M. Vincent Morette, représentant de l'Association des Petites Villes de France (APVF), maire de Montlouis-sur-Loire
Je m'associe à l'affirmation de la nécessité absolue d'une coordination des actions par l'État. J'ajoute que le volontariat des collectivités doit prévaloir. L'État doit aller vers les collectivités, tout comme les collectivités doivent aller vers l'État. Quoi qu'il en soit, la coordination entre État et territoires doit être la plus forte possible à tous les niveaux.
Ainsi, dans le département d'Indre-et-Loire, les possibilités d'hébergement en CADA sont actuellement nulles. Lorsque des réfugiés seront orientés vers ce département, un hébergement collectif devra donc être mis en place avant l'orientation vers des solutions individuelles. Or son organisation pose problème.
Par ailleurs, sans prétendre à une représentativité des communes rurales, je rappelle que l'APVF regroupe de petites communes. Certaines se sont positionnées et constituent ces « gouttes d'eau » qui font les grandes rivières. La ruralité ne doit pas être absente de l'effort collectif, mais il faut être conscient de ses difficultés spécifiques en termes de communication. Or les réfugiés auront des démarches administratives à effectuer et devront pouvoir se rendre dans les centres administratifs. La modalité de l'accueil différera donc en fonction de la taille de la collectivité.

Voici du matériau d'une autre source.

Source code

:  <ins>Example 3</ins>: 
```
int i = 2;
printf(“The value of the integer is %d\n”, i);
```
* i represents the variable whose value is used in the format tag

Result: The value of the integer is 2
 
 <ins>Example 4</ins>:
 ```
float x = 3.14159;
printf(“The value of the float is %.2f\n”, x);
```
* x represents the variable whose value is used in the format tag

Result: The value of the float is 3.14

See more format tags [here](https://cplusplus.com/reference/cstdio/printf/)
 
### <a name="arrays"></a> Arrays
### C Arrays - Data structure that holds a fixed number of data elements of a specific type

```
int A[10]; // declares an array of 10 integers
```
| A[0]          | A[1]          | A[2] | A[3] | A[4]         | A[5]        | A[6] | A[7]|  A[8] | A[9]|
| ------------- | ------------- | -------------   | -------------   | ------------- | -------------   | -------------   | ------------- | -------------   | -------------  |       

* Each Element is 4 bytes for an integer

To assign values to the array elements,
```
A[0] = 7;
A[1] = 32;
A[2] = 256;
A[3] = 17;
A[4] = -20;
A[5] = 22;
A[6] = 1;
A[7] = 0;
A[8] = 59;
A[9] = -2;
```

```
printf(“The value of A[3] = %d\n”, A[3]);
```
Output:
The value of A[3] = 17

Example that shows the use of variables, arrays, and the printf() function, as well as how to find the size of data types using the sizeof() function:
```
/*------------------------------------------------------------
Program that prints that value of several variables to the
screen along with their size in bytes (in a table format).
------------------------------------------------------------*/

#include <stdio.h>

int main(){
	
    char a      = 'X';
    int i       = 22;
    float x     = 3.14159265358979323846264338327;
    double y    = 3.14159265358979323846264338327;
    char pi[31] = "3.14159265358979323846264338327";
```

Enfin, nous devons aussi évoquer les réactions des citoyens. Lorsque j'ai pris position sur la possibilité pour ma ville d'accueillir des réfugiés, j'ai suscité des interrogations au sein de la population. Or après avoir expliqué que nous disposions dans cette ville de 11 000 habitants, des conditions matérielles pour accueillir une vingtaine de réfugiés, je n'ai plus rencontré de réticence. La population prend plutôt position en faveur du projet lorsque celui-ci est maîtrisé.

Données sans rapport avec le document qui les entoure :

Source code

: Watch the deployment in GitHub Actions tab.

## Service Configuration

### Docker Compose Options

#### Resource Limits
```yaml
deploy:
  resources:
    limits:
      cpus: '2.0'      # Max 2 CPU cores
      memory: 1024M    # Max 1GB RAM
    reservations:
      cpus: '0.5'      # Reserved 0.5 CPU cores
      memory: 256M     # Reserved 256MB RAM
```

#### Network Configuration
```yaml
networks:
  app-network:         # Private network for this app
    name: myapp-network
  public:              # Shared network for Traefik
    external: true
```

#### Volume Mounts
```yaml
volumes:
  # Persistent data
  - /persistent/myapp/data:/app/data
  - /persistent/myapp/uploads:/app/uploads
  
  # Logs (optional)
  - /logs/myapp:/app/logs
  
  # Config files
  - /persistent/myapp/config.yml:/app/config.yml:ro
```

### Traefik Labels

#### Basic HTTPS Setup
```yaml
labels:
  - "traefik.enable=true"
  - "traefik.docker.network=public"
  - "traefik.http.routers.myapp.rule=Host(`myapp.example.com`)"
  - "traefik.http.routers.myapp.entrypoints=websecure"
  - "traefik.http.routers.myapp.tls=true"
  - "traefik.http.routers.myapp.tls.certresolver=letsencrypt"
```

M. Jean-Marie Bockel, président
Il est vrai que 90 % du territoire français est structuré par l'urbain, le périurbain ou encore le « rurbain ». Le territoire rural déconnecté de ces structures existe néanmoins, et rencontre des problématiques différentes.
M. Emmanuel Heyraud, représentant de l'Association des Maires de Grandes Villes de France (AMGVF), directeur de la cohésion sociale et du développement urbain
Je salue le climat inspiré des valeurs républicaines et de générosité qui a présidé à ces débats. Je souhaite revenir sur quatre points :
- la nécessité d'une authentique solidarité locale et nationale bien pensée, ordonnée et organisée, pour reprendre les mots de ce débat ;
- la coordination et la coopération entre les élus locaux et les services de l'État. L'AMGVF salue à cet égard les propos très francs de M. Arhoul et l'invite à s'exprimer sur le sujet devant le bureau de l'association ;
- la nécessité d'un accompagnement de l'application de la loi pour les déboutés du droit d'asile, ce qui favorisera l'acceptabilité des populations ;
- l'importance d'un diagnostic territorial en lien avec les préfets de département et les préfets de région pour réellement prendre en compte les spécificités locales et les capacités d'accueil des territoires.
S'agissant de ce dernier point, je rappelle que toutes les grandes villes ne sont pas prospères et en mesure d'accueillir des centaines de migrants dans de bonnes conditions.
M. Jean-Marie Bockel, président
Ajoutons que certaines grandes villes sont parfois concernées depuis plusieurs années par les problématiques d'accueil de populations immigrées : la sensibilité à ces questions y est donc plus forte.